Cinco días después del trágico accidente aéreo del avión Hércules C-130 de la Fuerza Aeroespacial Colombiana en Putumayo, comienzan a conocerse las historias que sobreviven entre la tragedia. Mientras el país lamenta la muerte de 69 militares, también emergen relatos de vida que reflejan el drama, la vocación de servicio y, en algunos casos, decisiones que marcaron la diferencia entre la vida y la muerte.
Desde el Hospital Militar en Bogotá, el reporte médico confirma una leve mejoría en algunos de los sobrevivientes. En medio de ese panorama, Noticias RCN dio a conocer el caso del teniente David Chávez Ortiz, enfermero de profesión y jefe del dispensario médico del batallón, que abordó la aeronave para conseguir vacunas en Puerto Asís.
Un cambio de lugar que salvó su vida
El teniente Chávez no solo sobrevivió al accidente, sino que lo hizo en circunstancias que él mismo describe como inexplicables. Una decisión aparentemente menor, cambiar de ubicación dentro del avión por indicación de un compañero, terminó siendo determinante.
"Yo me miro y digo: puedo caminar, a pesar de mi lesión y mi cirugía. Pero cuando veo las imágenes del siniestro, me pregunto: ¿cómo iba a salir uno de ese lugar? ¿Cómo se alinearon los astros? ¿Cómo se acomodó todo desde el momento en que el sargento Forzaria me dijo: 'Pásese atrás'? Desde ahí ya iba ganando, y no porque sea yo, sino porque así estaba destinado; Dios quiso que fuera así. Entonces, una pequeña decisión inconsciente de alguien salvó una vida, cambió una familia, cambió algo", explicó a Noticias RCN.
El uniformado, quien sufrió una fractura en una vértebra y debió ser sometido a cirugía de columna, asegura que ese movimiento dentro de la aeronave fue lo que le permitió sobrevivir, pues logró salir por la parte trasera del avión y evitar la peor parte del impacto.
Vocación de servicio incluso en medio del desastre
Según contó el propio teniente, en medio del caos ayudó a rescatar a al menos cuatro compañeros y brindó asistencia médica que resultó fundamental para salvar vidas.
"Es una ocasión de servicio constante; es una misión permanente con los demás.

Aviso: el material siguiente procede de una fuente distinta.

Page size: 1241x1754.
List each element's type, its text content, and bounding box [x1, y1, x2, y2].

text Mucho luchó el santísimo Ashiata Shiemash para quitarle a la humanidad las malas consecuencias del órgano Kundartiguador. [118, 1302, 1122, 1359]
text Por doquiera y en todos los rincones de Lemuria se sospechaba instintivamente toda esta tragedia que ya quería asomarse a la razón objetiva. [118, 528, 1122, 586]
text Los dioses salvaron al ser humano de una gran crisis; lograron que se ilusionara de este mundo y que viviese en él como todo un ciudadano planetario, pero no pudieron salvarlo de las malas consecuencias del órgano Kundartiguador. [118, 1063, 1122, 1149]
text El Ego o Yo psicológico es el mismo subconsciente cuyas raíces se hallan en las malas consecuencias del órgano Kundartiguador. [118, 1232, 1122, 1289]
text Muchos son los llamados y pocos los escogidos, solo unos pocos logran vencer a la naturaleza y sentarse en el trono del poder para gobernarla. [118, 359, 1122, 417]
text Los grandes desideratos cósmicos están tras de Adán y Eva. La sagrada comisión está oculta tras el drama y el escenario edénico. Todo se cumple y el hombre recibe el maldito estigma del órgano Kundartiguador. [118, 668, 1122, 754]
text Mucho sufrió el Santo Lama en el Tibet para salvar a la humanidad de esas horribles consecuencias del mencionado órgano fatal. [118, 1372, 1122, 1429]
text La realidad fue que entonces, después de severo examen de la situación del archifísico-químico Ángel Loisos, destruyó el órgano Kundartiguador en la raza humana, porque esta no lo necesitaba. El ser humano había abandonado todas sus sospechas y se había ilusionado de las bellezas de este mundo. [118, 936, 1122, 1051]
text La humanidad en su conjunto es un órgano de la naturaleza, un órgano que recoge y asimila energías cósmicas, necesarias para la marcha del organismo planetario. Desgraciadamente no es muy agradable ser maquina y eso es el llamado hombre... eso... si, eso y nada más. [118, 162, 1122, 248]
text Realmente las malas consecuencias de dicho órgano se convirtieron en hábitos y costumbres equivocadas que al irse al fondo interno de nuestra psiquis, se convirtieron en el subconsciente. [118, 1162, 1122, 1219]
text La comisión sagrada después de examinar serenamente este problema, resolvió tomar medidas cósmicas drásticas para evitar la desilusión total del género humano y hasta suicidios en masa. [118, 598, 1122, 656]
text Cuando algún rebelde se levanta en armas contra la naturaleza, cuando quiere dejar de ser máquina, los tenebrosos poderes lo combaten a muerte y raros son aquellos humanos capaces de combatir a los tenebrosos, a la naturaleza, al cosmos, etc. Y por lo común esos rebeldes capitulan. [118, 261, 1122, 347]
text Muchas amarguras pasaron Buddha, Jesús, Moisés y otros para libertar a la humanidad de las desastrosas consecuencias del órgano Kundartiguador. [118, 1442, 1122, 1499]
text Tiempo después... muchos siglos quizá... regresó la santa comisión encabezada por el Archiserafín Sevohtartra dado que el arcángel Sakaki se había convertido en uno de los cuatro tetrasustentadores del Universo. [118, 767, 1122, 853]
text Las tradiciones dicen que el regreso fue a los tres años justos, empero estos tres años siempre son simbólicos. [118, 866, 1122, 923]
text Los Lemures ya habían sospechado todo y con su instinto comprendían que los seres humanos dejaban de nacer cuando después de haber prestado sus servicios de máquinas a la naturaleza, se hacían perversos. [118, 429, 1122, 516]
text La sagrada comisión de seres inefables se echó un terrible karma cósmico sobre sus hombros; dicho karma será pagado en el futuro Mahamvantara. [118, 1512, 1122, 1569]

Hace poco, incluso, un soldado me comentaba que yo le había dado instrucción, y pensé: 'Bueno, en algún momento le sirvió'. No sé por qué lo dijo, pero lo dijo; entonces uno entiende que, en algún momento, lo que hace sí sirve", contó.
Entre la esperanza y el duelo nacional
Mientras algunos militares evolucionan favorablemente en centros asistenciales, el país sigue enfrentando el dolor por las víctimas fatales. El Instituto Colombiano de Medicina Legal ha logrado identificar 63 cuerpos, mientras continúa el proceso técnico y genético para reconocer a los restantes.
Las familias, por su parte, esperan respuestas y la entrega de los cuerpos para realizar las honras fúnebres. En distintas regiones ya se adelantan homenajes a los uniformados fallecidos, recordados como héroes que cumplían una misión oficial.
Entretanto, de acuerdo con el más reciente informe del Hospital Militar, 11 militares continúan hospitalizados en sala general, uno permanece en cuidados intensivos y 15 sobrevivientes ya fueron dados de alta y trasladados al Batallón de Sanidad o a sus lugares de destino.